As the trial court explained, Wolf did not convey her interest just to a third party, but rather conveyed that interest to herself and her husband. Thus, [t]he retention of an interest in the subject property by [ ] Wolf militates against severance of the survivorship tenancy. We agree.

Our review confirms the conveyance effected by the May 22, 2020, deed was not “of sufficient manifestation that the actor is unable to retreat from [her] position of creating a severance of the joint tenancy.” Sheridan, [supra], 149 A.2d at 446. Specifically, the May 22, 2020, deed resulted in no divestiture of Wolf’s interest in the … property. Under the May 22, 2020, deed, Wolf retained her undivided one-half interest in the … property, although purportedly as a tenant in common with Charles. Consequently, the May 22, 2020, deed failed to extinguish Wolf and Coy’s joint tenancy.

Wolf, 272 A.3d 493, 438 WDA 2021, at *3.

Similar to Wolf, the Quitclaim Deed in the instant matter, whereby the decedent purported to convey the property from herself to herself, militates against severance of the joint tenancy. Simply put, the decedent did not convey her interest to a third party. General Credit Co. [v. Cleck, 609 A.2d 553, 556 (Pa. Super. 1992)].
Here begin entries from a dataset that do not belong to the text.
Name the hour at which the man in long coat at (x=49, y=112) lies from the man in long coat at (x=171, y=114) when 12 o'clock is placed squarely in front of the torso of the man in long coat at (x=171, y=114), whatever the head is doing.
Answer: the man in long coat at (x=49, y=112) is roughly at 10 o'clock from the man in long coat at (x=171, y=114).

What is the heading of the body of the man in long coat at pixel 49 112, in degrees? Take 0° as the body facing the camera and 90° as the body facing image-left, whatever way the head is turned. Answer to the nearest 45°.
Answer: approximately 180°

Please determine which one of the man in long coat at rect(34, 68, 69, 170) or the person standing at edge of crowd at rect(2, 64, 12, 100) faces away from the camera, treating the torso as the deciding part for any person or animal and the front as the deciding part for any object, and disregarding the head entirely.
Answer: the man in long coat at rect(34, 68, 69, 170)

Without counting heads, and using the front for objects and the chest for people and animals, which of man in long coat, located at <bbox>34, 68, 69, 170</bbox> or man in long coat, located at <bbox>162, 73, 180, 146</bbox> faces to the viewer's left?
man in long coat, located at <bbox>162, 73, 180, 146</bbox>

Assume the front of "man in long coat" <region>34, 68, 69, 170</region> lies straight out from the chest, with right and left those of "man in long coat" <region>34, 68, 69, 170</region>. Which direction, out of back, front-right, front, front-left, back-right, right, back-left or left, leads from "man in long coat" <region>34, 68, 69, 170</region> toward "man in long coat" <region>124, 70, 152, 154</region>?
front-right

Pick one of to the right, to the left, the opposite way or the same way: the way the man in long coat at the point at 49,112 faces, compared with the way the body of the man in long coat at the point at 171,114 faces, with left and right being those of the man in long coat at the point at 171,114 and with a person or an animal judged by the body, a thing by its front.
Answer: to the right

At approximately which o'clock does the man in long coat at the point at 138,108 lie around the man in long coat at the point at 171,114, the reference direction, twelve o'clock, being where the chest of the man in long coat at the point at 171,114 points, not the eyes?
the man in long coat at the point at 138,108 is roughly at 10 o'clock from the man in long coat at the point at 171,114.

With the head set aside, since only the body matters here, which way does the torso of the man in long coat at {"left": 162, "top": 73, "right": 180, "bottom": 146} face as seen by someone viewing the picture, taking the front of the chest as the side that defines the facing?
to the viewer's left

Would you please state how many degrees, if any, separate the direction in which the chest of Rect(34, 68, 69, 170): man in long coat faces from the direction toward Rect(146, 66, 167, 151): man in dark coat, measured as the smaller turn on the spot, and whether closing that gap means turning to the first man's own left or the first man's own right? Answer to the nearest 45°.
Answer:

We agree with the trial court that the decedent’s Quitclaim Deed of self-conveyance, from herself to herself, is not sufficient to sever the four unities of joint tenancy. As in Wolf, the act was not of sufficient manifestation that the actor was unable to retreat from the position of creating a severance of the joint tenancy. Accordingly, the trial court did not err in quieting title in Appellee’s favor based on the pleadings. See Consolidation Coal Co.[v. White, 875 A.2d 318 (Pa. Super. 2005)].

Slip op. at 17-19.

The Pennsylvania Supreme Court will consider the following issues, as stated by the executrix:

  1. Did the Superior Court err in holding that the quitclaim deed that is the subject of the instant action was insufficient manifestation of [decedent’s] intent to sever the joint tenancy with [respondent] from which she could not retreat because that finding conflicts with other intermediate appellate court opinions and determinations of this Court?
  2. Did the Superior Court err in concluding that there was no severance of the joint tenancy because [decedent] did not convey the [subject property] to a third party because that holding conflicts with prior determinations of this Court?